From the diaries by susanhbu. Last night, Nightline presented a documentary on human rights violations in Burma. “The Giant Slayers” is the story of a young lawyer, Katie Redford, and a Burmese human rights activist, Ka Hsaw Wa, who fell in love but waited to get married until they filed suit against UNOCAL on behalf of the people in Burma who had suffered at the hands of demonstrable collusion between the transnational corporation and the Burmese military. They formed a group, Earth Rights International, and filed Doe v. Unocal. The suit was based on an arcane 18th century law that would hold US companies accountable for human rights violations committed overseas. While one wrote a law school paper on the arcane law, the other gathered evidence against UNOCAL.

Below, the Bolton connection:

It all began 10 years ago, deep in the heart of the Burmese jungle. A consortium of oil companies, which included U.S. based Unocal, was building a gas pipeline across Burma. To help get the job done, human rights activists claim the notorious Burmese military did what ever it felt was necessary. This included burning down villages along the pipeline’s path, forcing people to work on it for no pay and jailing, torturing, even killing those who refused. At the same time, a young, idealistic American law student, Katie Redford, decided to spend her summers documenting human rights abuses in Burma. She soon met, Ka Hsaw Wa, a local hero and the only known Burmese human rights worker known to be sneaking into his country and informing international organizations about his findings.

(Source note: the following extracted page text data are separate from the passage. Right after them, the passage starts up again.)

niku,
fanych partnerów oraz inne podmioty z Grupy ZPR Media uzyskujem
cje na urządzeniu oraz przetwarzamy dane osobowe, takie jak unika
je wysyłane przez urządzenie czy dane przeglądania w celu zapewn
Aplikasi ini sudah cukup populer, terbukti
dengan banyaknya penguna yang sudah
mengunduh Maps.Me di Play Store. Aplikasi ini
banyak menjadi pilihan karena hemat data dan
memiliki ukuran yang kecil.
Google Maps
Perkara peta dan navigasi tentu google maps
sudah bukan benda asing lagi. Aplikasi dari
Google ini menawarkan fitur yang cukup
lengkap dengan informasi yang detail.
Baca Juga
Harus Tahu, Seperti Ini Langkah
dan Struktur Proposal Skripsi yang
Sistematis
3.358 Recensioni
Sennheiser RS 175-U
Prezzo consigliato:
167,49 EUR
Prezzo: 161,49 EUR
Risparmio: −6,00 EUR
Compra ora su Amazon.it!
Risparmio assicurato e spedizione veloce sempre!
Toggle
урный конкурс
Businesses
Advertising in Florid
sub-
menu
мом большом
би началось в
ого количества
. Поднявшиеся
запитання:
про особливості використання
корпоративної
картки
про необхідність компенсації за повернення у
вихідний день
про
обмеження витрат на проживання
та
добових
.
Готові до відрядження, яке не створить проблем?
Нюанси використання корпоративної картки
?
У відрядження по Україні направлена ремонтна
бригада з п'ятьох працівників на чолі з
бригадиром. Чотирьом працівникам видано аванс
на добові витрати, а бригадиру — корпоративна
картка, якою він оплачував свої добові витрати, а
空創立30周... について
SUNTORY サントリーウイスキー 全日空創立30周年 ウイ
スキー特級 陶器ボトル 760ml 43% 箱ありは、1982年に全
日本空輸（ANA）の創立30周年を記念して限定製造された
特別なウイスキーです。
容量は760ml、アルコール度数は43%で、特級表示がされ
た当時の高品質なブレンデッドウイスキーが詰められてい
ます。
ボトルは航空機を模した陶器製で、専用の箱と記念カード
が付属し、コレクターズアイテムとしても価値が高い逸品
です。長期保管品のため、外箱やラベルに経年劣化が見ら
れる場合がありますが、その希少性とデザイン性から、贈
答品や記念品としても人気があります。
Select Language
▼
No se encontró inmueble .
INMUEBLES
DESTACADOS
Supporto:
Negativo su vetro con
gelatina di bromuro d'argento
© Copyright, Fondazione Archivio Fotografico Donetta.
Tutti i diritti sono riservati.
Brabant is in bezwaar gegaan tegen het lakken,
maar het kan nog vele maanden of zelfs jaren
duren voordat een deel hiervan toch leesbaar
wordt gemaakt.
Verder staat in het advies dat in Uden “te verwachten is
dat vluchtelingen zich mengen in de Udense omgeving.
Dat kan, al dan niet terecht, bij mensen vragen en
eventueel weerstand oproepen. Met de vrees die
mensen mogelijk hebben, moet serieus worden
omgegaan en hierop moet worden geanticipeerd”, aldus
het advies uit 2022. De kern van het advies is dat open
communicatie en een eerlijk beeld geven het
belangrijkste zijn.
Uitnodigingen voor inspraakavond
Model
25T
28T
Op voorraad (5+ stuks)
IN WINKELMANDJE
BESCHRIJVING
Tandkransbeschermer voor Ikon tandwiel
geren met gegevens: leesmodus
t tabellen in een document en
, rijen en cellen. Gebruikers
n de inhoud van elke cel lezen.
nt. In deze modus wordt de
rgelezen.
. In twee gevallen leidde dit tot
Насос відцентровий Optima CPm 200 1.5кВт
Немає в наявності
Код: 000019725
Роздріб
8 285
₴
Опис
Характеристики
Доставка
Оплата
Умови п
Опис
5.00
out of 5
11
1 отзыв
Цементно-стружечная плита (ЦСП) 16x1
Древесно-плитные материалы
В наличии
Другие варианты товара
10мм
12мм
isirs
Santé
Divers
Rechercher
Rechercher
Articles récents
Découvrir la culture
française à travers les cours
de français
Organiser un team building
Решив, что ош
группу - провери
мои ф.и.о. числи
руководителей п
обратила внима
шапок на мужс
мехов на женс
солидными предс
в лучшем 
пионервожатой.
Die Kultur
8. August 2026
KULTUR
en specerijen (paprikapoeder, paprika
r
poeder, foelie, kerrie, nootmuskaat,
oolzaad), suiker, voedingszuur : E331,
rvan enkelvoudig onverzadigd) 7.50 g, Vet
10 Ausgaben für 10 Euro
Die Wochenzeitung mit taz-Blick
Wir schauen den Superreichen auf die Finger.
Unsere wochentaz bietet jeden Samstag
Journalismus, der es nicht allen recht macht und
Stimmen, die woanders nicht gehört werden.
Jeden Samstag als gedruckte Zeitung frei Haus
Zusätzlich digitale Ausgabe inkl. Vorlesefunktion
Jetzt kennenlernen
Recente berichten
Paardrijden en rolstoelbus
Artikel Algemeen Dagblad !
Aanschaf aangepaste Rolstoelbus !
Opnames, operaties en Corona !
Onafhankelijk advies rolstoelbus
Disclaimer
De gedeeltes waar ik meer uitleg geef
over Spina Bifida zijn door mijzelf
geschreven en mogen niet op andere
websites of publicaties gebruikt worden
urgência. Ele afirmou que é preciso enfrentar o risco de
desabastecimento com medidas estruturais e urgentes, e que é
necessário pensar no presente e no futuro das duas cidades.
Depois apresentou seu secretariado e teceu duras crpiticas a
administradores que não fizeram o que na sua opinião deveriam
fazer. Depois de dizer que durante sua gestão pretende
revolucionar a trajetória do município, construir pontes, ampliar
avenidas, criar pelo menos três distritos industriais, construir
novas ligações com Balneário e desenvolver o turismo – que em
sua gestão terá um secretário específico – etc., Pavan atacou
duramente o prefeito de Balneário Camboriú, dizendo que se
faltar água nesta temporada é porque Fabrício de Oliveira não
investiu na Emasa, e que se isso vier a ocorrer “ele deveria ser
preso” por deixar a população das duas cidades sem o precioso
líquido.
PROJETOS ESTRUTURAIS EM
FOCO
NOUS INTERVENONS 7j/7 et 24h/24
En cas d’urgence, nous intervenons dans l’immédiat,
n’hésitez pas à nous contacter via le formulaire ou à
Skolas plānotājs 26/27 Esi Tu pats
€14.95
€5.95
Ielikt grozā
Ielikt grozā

They thought the law suit would take only a couple of years but it took 10. During those years they built a family, (they have two children, a boy and a girl) and a non-profit organization. Just before the settlement in March 2005, UNOCO was bought by Chevron Texaco and many think there is a direct connection between the sale and the settlement. —

Since the settlement, the USA (with Australia, and South Africa) voted against this April 20, 2005 UN resolution

In a resolution (E/CN.4/2005/L.87) on human rights and transnational corporations and other business enterprises, adopted by a roll-call vote of 49 in favour to three against, with one abstention, the Commission requested the Secretary-General to appoint a Special Representative on the issue of human rights and transnational corporations and other business enterprises[…] to identify and clarify standards of corporate responsibility and accountability for transnational corporations and other business enterprises with regard to human rights;

The full resolution is here.

You might be interested to know why the US voted against the resolution. This is the USA Explanation of Position on UN Resolution E/CN.4/2005/L.87:

Item 17 PDF  
Transnational Corporations, April 20, 2005
The United States has the strongest business regulatory environment in the world. U.S. corporations, whether working at home or abroad, are held to the highest standards of ethical behavior and respect for human rights. Corporations have an absolute and unambiguous responsibility to obey the law, and in so doing to honor the human rights of all individuals with whom they have contact.
We have been down this path many times in the UN, and it is both sad and undeniable that the anti-business agenda pursued by many in this organization over the years has held back the economic and social advancement of developing countries.[…]

The settlement, the UN resolution and the US explanation lead me to understand why the White House is insisting on John Bolton as Ambassador to the UN. I imagine the huddle of Karl Rove, and the three oil magnates, Bush, Cheney and Condi. They are saying “This  kind of lawsuit must never happen again! We will get our man in the UN to prevent it.” But the die is cast, the precedent set for the future regarding transnationals and how they treat people, thanks to this wonderful couple.